Let's look at different types of temperature monitoring and control tools that will help you achieve and maintain the ideal growing conditions in your greenhouse.
Types of Greenhouse Temperature Control Tools
Modern greenhouses should be equipped with a range of sensors to monitor soil and air temperature and humidity. These sensors should all link to smart hubs, which can send out alarms and interface with automated controls such as various types of ventilators, dehumidifiers, fans, and vent systems to maintain an ideal temperature. Smart home tools allow you to automate many of the adjustments needed to maintain the ideal greenhouse climate or control them via apps on your PC or mobile device.
Soil Temperature Sensors
A sophisticated outdoor soil temperature sensor can continuously monitor the soil temperature and moisture. Unlike basic soil probes, thermocouple sensors can remain in place to provide continuous monitoring and connect to wireless hubs to transmit data so you can know when the temperature exceeds or falls below your set ranges from anywhere.
Air Temperature Sensors
Air temperature affects soil temperature as well as the amount of water and air flow required by plants in your greenhouse. Multiple wireless sensors give you an overview of the air temperature throughout the greenhouse and allow you to make adjustments manually, remotely, or automatically.
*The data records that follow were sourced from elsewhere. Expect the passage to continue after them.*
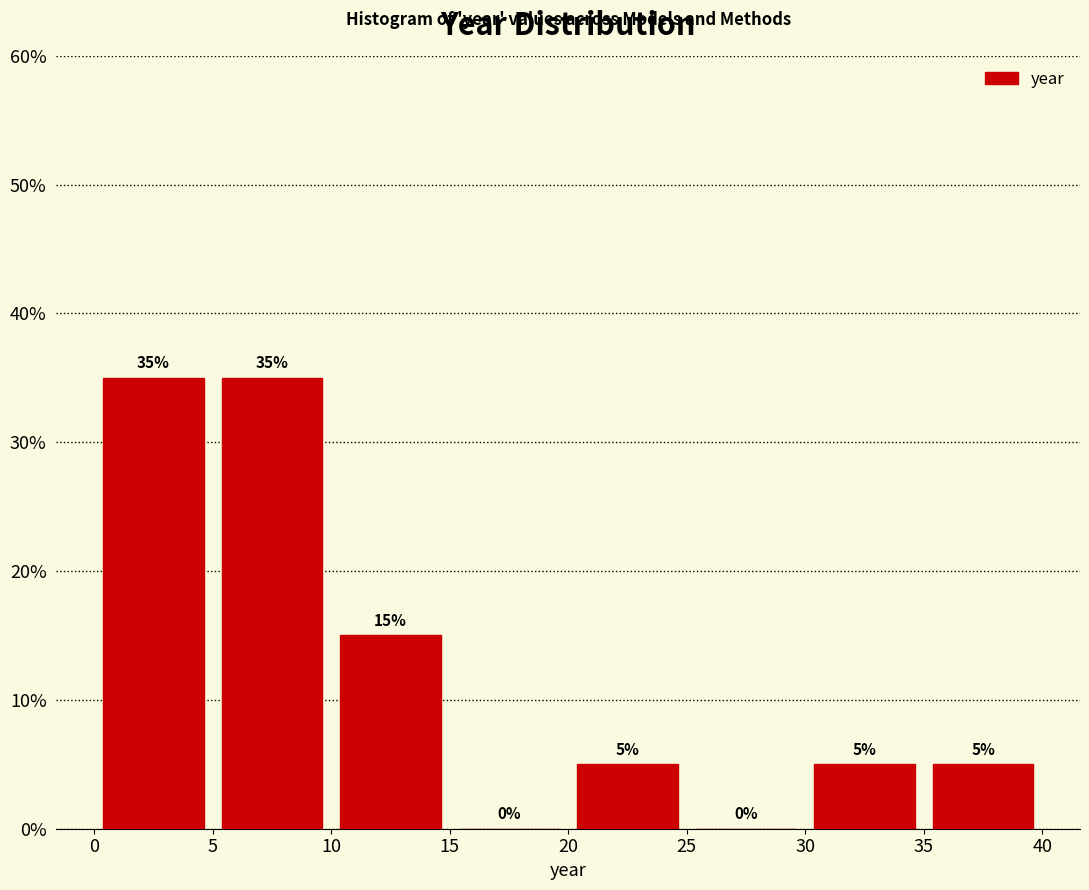

Reading left to right, transcribe this chart: for each bar, give the range it covers on the x-axis and its height.

0 to 5: 35
5 to 10: 35
10 to 15: 15
15 to 20: 0
20 to 25: 5
25 to 30: 0
30 to 35: 5
35 to 40: 5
Smart control apps give you even more power to leverage the temperature measurements you're monitoring and recording, but they rely on good connectivity. If your greenhouse is more than 330 feet from your router and you’re not able to use My AcuRite, then we recommend using multiple sensors to communicate with one local display to monitor conditions in greenhouses and other outbuildings on the property. Backup batteries also help protect your data and provide access to your monitoring equipment even when your power goes out.
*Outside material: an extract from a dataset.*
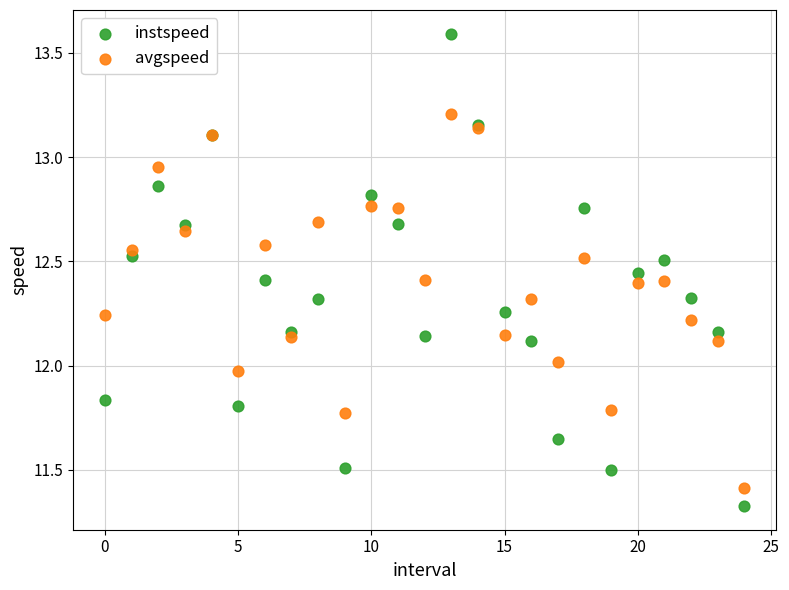

Which series reaches the maximum Y coordinate?

instspeed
You can combine temperature and humidity sensors with smart heating and cooling equipment to help manage greenhouse conditions from anywhere in the world. Simply monitor the greenhouse environment with AcuRite sensors, then use apps associated with your smart appliances to make the necessary adjustments. These are just a few types of smart appliances that you can use to remotely manage your greenhouse.
- Fans for cooling and air movement
- Dehumidifiers to help cool the greenhouse by reducing humidity in the air
- Door and vent controllers to open and close vents as needed
Tips for Using Sensors Effectively
- Use temperature readings from several areas in the greenhouse to get more accurate data.
- Keep the sensors out of direct sun or grow lights to avoid artificially high temperature readings.
- Place air temperature sensors at the level of the plant canopy for the best readings.
- Use thermocouple soil monitors to continuously monitor soil temperature and humidity.
- Include an outdoor weather station to keep track of the weather conditions, which will affect how hard your equipment has to work to heat and cool your greenhouse.
When you make use of modern technology to monitor and automate your greenhouse operations, you'll work less and ensure healthier, more productive plants. A little research will help you find the best temperatures for your plants and the best placement for them within your greenhouse space. By ensuring accurate data collection and usage, you'll be able to optimize your growing season to ensure your plants thrive.